EXERCISE DATA:
───
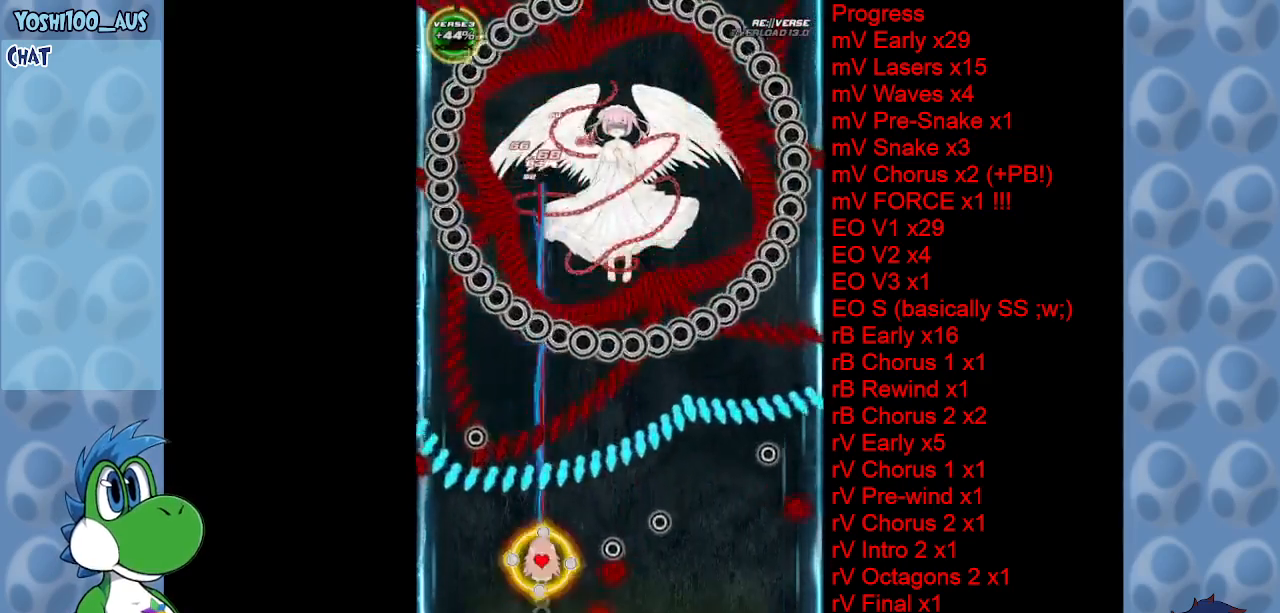
{"keys": ["up"], "events": [[17, "c", "down"], [150, "c", "up"], [350, "up", "down"], [350, "z", "down"], [483, "z", "up"]]}
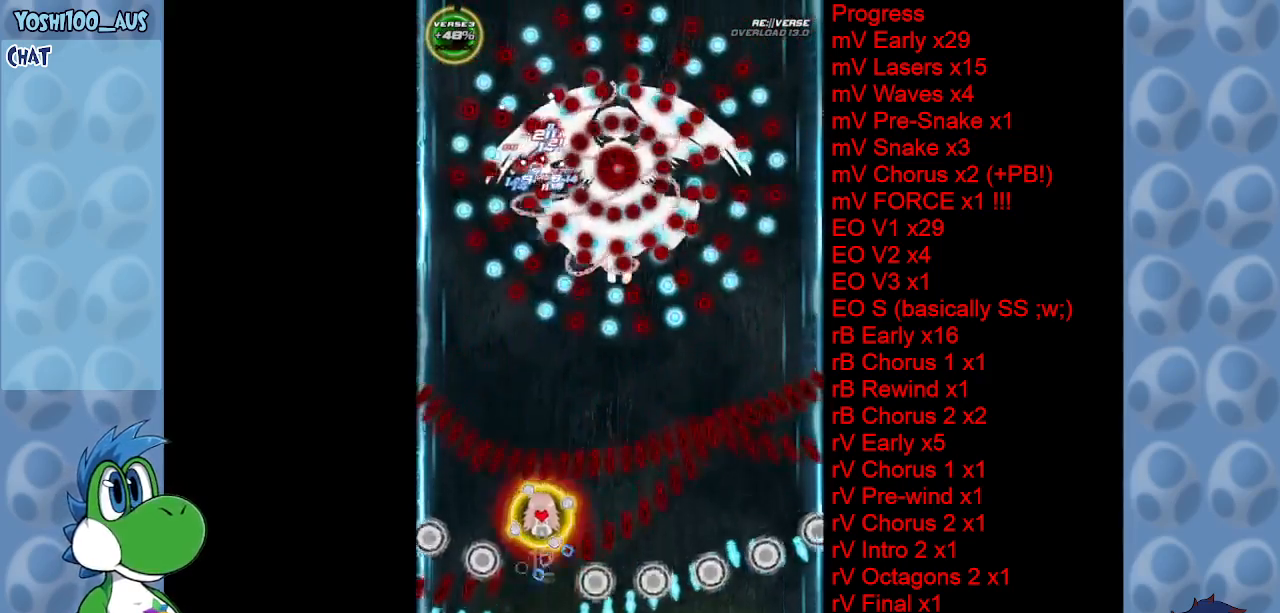
{"keys": ["down"], "events": [[133, "up", "up"], [267, "z", "down"], [300, "down", "down"], [350, "z", "up"]]}
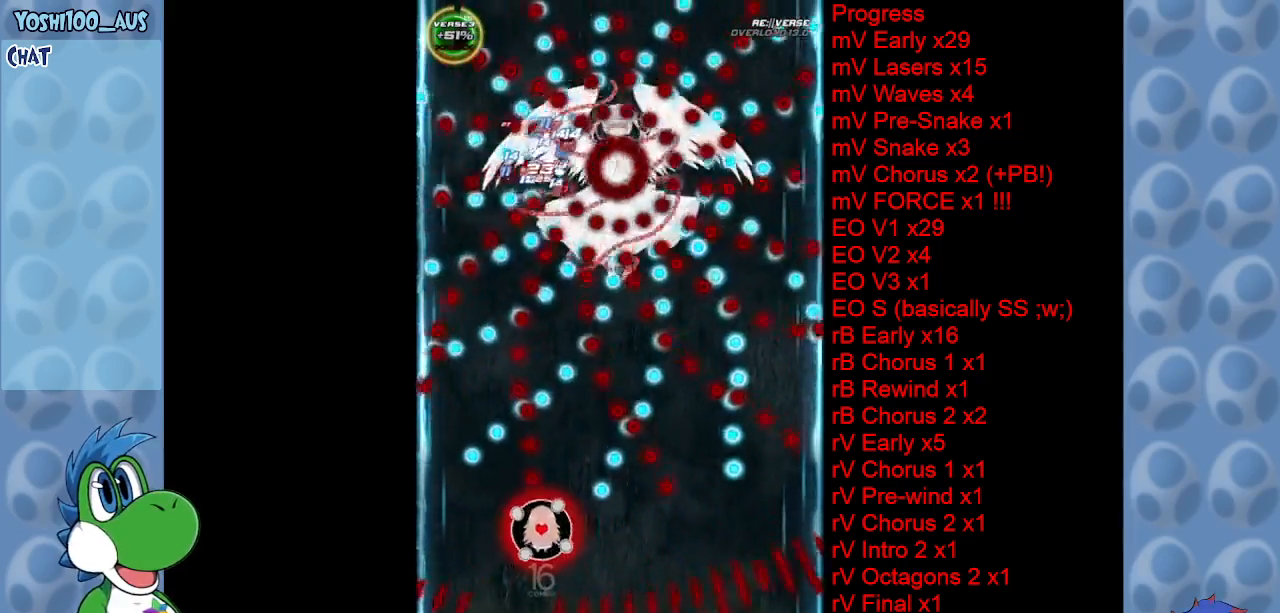
{"keys": ["right", "x"], "events": [[133, "z", "down"], [233, "z", "up"], [367, "down", "up"], [467, "right", "down"], [467, "x", "down"]]}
───
ACTIVITY: Output the listing exactly, pictures excluded.

OUTPUT OF THE TASK:
{"keys": ["up"], "events": [[17, "c", "down"], [150, "c", "up"], [350, "up", "down"], [350, "z", "down"], [483, "z", "up"]]}
{"keys": ["down"], "events": [[133, "up", "up"], [267, "z", "down"], [300, "down", "down"], [350, "z", "up"]]}
{"keys": ["right", "x"], "events": [[133, "z", "down"], [233, "z", "up"], [367, "down", "up"], [467, "right", "down"], [467, "x", "down"]]}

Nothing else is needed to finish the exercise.